5 Still Young at Heart
This guy must've partied hard during his days and has found it impossible to let go of the past. He's soon to be a granddad but still holds on to the fleeting flame of youth. One way he does so is by expressing himself using his custom paintwork. You wouldn't know that car belongs to a middle-aged man if you never saw him driving. His kids borrow the car once in a while but are always quick to point out that their dad is the owner. The painting is nothing to write home about, as not a lot of thought went into it. The owner could've been a little bit more creative because the choice of colors was spot on.
4 Biggest Fish Truck
We've got to give it to the owner—there are some creative elements in the custom paint job. The mouth opens up at the front tires. It takes a lot of courage to do such a custom paint job on a truck. This is the kind of thing you do when you're desperately seeking attention. It can be a confidence booster because it'll certainly attract onlookers. There are some ladies who might just find you attractive with such a weird paint job. The rear windows have been sealed completely with scales so as to be in sync with the overall design of the truck. The owner could've at least picked a different color so that it doesn't look as moronic as it does.
3 Swimming Alligators
The owner is probably obsessed with reptiles and has a bunch of them as pets. Alligators definitely don't do their thing in swimming pools, and it's hard to figure out the meaning of the design. The Lexus is yet again part of the misfortune, and it seems that the brand is prone to all kinds of abuse from the owners.

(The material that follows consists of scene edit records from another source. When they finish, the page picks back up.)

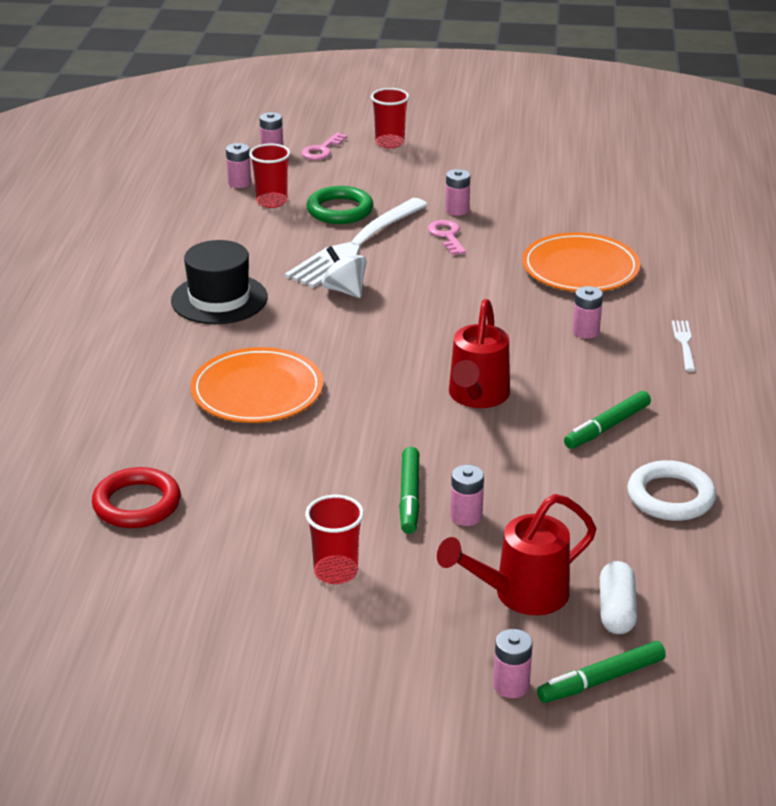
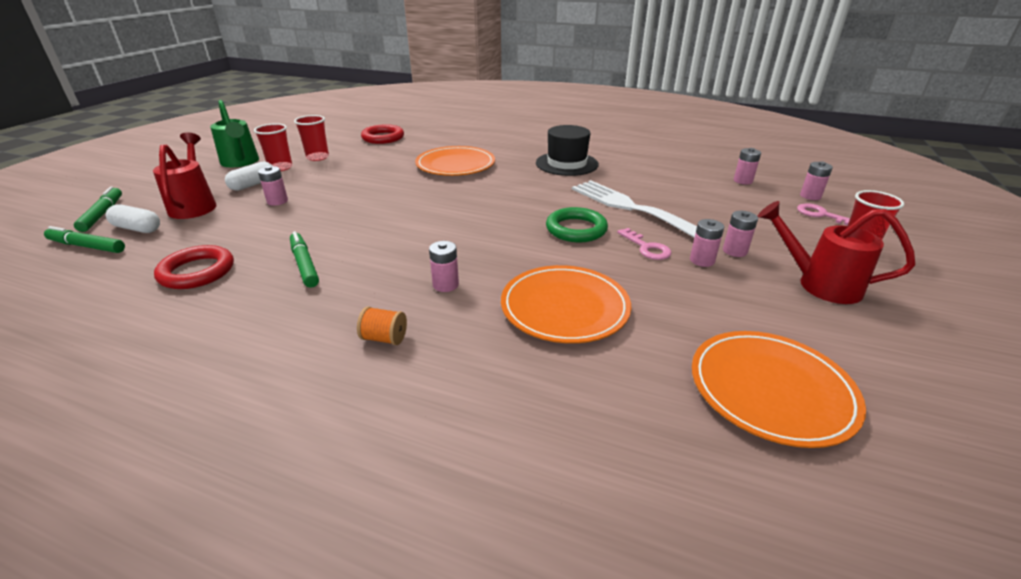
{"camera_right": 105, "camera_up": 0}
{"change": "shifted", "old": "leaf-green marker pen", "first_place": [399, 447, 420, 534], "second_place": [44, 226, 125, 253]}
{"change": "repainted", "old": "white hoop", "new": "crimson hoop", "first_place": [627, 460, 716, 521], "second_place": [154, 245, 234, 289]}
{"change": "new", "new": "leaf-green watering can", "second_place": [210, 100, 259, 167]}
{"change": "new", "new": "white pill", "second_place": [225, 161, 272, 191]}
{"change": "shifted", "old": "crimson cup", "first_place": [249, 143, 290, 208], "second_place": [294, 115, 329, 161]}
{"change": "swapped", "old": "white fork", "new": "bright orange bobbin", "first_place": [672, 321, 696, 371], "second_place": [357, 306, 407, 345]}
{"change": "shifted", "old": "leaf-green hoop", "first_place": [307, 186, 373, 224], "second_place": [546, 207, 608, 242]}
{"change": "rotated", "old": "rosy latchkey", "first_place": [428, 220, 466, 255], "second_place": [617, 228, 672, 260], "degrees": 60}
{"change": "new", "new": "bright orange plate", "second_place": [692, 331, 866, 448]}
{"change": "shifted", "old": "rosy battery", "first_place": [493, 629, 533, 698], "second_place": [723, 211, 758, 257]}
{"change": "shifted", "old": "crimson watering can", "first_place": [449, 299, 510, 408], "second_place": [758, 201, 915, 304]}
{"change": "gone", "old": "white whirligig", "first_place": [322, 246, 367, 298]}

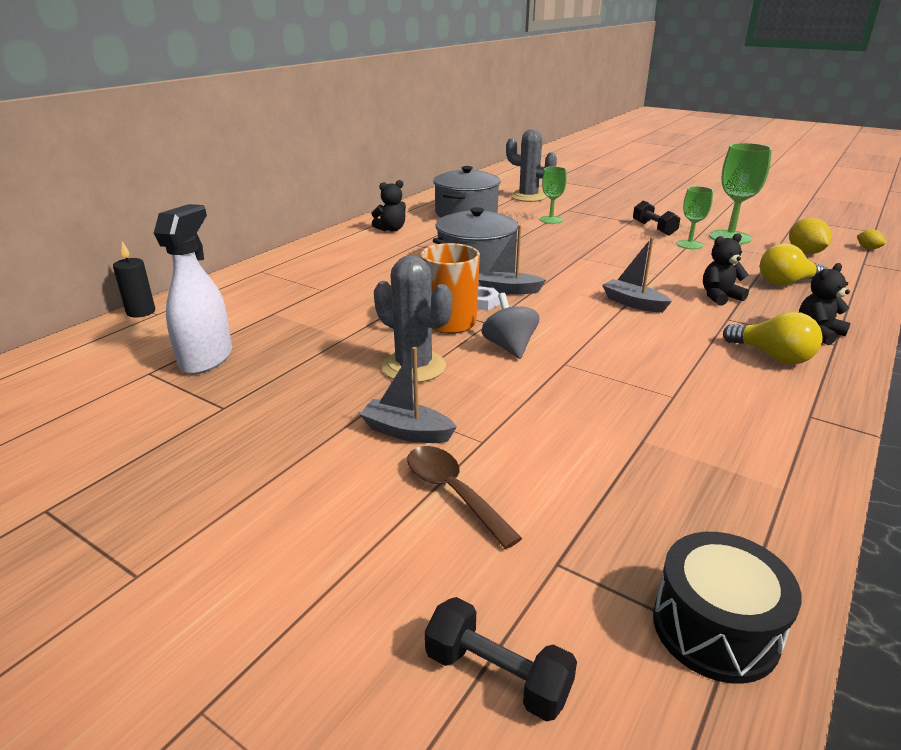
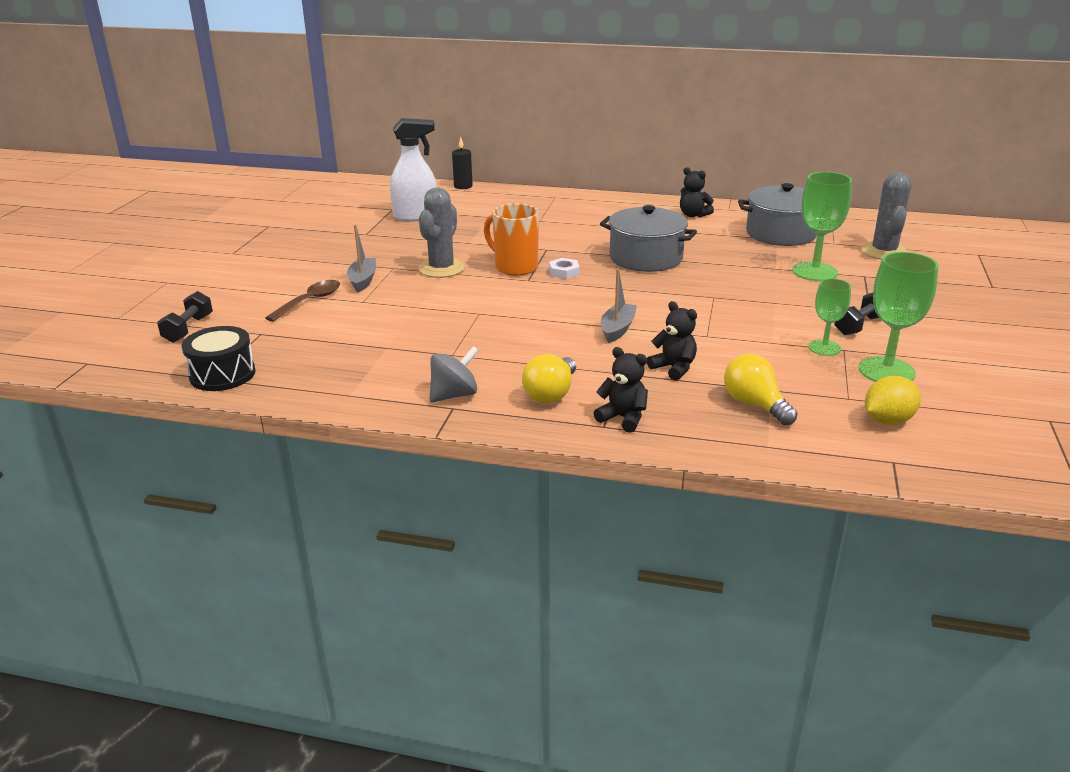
{"camera_right": 70, "camera_up": 0}
{"change": "shifted", "old": "grey whirligig", "first_place": [481, 293, 539, 359], "second_place": [429, 346, 479, 403]}
{"change": "scaled", "old": "leaf-green wine glass", "first_place": [540, 167, 567, 224], "second_place": [792, 172, 852, 281], "factor": 1.63}
{"change": "gone", "old": "grey sailboat", "first_place": [478, 225, 546, 294]}
{"change": "gone", "old": "bright yellow lemon", "first_place": [857, 230, 886, 250]}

I'm more than certain the custom paint job has been extended to the rear of the vehicle and probably has the alligator's tail to finish off the design. The only positive thing that could be said about the paintwork is that it looks real. An observer might think it's an alligator swimming when he's close to the bonnet of the vehicle.
2 Dragon's Dead
This guy is so bad that he actually killed a dragon in his attempt at being artistic. The dragon looks lifeless on the hood. One would think it was frozen on the bonnet when it was about to die. The disaster doesn't stop with the poor dragon. The paint job leaves very little to be desired. The green and yellow looks like a mismatch with the original color of the vehicle, which is black. You'd be surprised if the owner still has a girlfriend. It's a good thing there are still girls out there who aren't shallow and will love you for your personality. If it was down to style, this lad wouldn't have stood a chance.
1 I Still Love My Toys
It's highly unlikely that this vehicle can be allowed on the road. It has a lot going on, and it's hard to point out what exactly is wrong with it. There are toy-like animals all over the vehicle. The paint job is just off-putting. The rims haven't been spared because they adorn the consistent body color. I doubt if there's someone who'd want to ask what the model of the vehicle is after seeing it. People would be more concerned about the lunatic behind the wheel more than anything else. If there was ever an award for "Weirdest-looking Car," this one would've been a top contender. The car is ugly and has one of the worst paint jobs.